Sleepy Hollow’s decision to kill off lead character Abigail Mills in the third season finale shows that having a Black woman present isn’t enough to justify every narrative choice or enough to avoid harmful and oppressive storytelling tropes. Simply being visible onscreen is not enough. After all, it’s not that we never saw Black female faces onscreen—it’s just that, more often than not, their roles were stereotypes: the sassy best friend, the strong Black woman, the single mother. What’s changing now is the quality of that representation: More and more, we see Black women as complex, nuanced characters rather than sidekicks and helpers. But understanding these portrayals means recognizing the context of the characters we see. What is the point of having more Black female faces on television if they’re being treated as badly as ever?

The quiet magic of Sleepy Hollow was its unassuming diversity. Abigail Mills and Ichabod Crane, joined together as Witnesses to a biblical prophecy across time, spent each week saving the world from apocalypse. Their adventures straddled genres from sci-fi to historical fiction, granting the Black women offscreen access to those spaces as the characters fought mythical monsters. But after a spectacular debut, the sophomore season saw Abigail and other visible minority characters consistently sidelined in favor of newly introduced white characters. The audience was taken away from what had attracted them in the first place—namely, the sizzling onscreen chemistry between actors Nicole Beharie and Tom Mison. The show’s second season was roundly panned, but its third season was the nail in the coffin: Mills sacrificed her soul to save the world and was killed in the season finale.

------

EXERCISE SET
[a] In the Sleepy Hollow commentary, what were Abigail Mills and Ichabod Crane joined together as?
[b] Carry on the Sleepy Hollow commentary from its last sentence.

[Stored records]
------

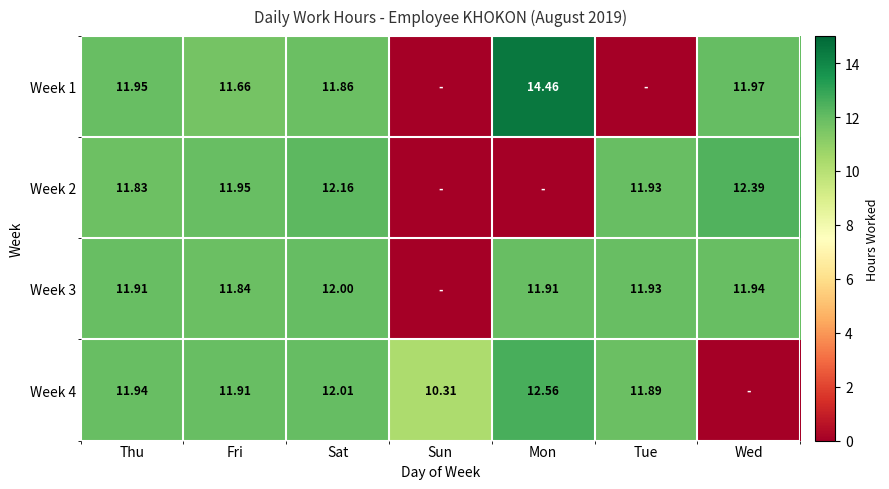

Is the value of Week 1 at Fri greater than the value of Week 3 at Thu?

No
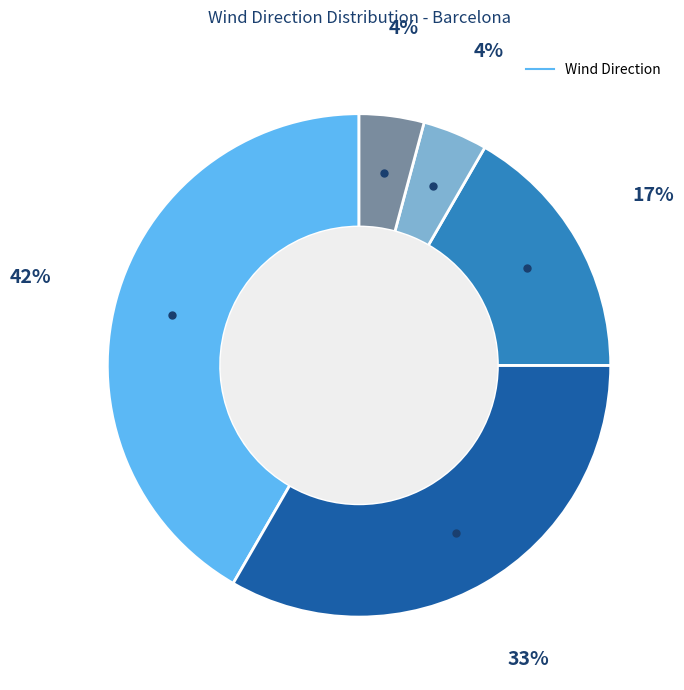

To the nearest percent, what is the average slice percentage?

20%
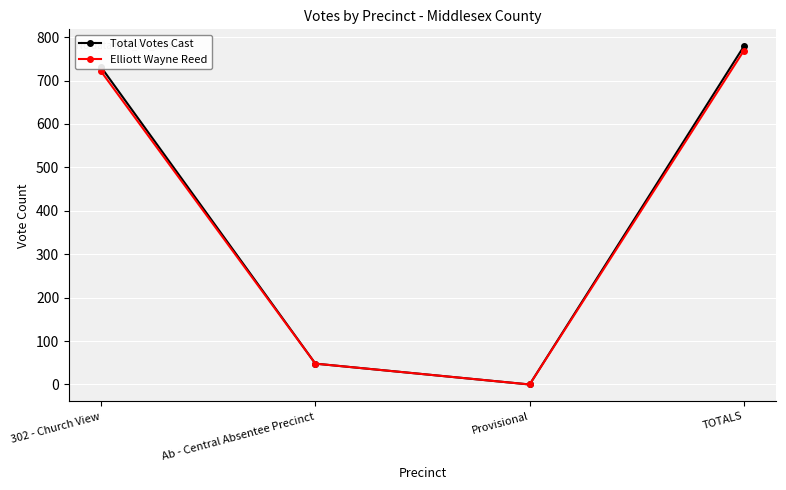

What is the total value across all series at TOTALS?

1548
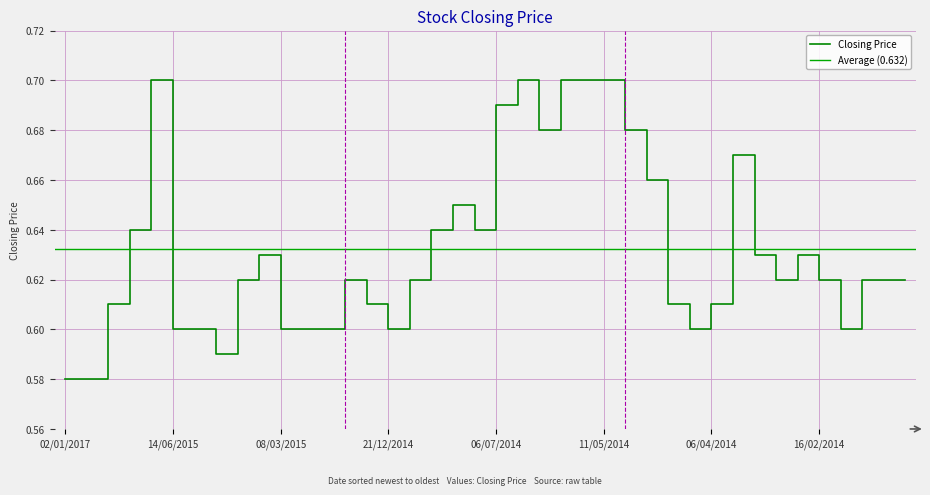

Count the values in the range 0 to 1.

40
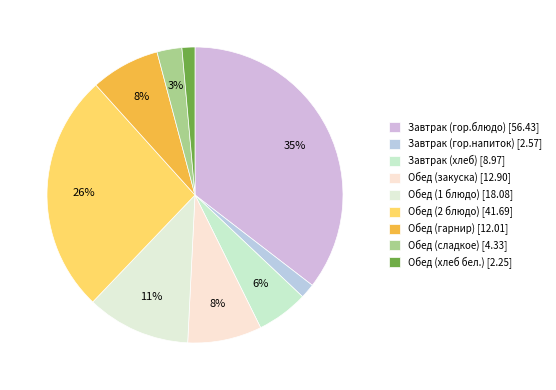

Count the number of slices in the pie.

9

------

RESPONSE LIST
[a] Witnesses to a biblical prophecy across time.

[b]
The official word is that Beharie requested to be released from her contract, which is not difficult to believe considering she had been pushed to the sidelines of her own show. Notably, Beharie posted online in early 2015 that she had not been invited to participate in Sleepy Hollow’s DVD commentary alongside Mison and the show’s producers. But the manner of Abbie’s death made her exit even more painful. When she and Ichabod are both given a choice by the mythical Pandora to sacrifice either of their souls to save the world, Abbie scarcely hesitates before offering herself up; Ichabod never even volunteers. In that moment, the duo’s status as equal partners is undone, and this is reinforced by a visit she pays him from beyond the grave. When Ichabod asks what he will do in a world without Abbie, she responds with a satisfied smile, “Think about it. You’ve had mentors…and partners like Betsy Ross. And me. Our job was to carry you forward. My job is done.” With those parting words, Sleepy Hollow completed its transition from being a diverse show about a comically but delightfully mismatched duo to being yet another story about what white men are doing.

Abbie was there to take him on his mythical journey through time; she was a magical Black helper, there to assist the white hero on his way. Abbie’s death didn’t just dispense with a wonderful Black character: It reduced and demeaned her significance by ensuring her obscurity and reinforcing her disposability. It was a painful moment that rightly led to intense fan backlash, including pledges not to watch Season 4. Just this week Mison finally addressed the controversial finale at London Comic Con, making it clear that he understood fan’s disappointment with the way Abbie’s death was handled:

I did notice instantly, in America particularly, when you have a woman of color in the lead role, it’s not just a woman of color in the lead role. It immediately means so much more than that across the whole of America. There’s a woman of color in a position that, not very long ago, she wouldn’t have been, and it comes to symbolize so much more.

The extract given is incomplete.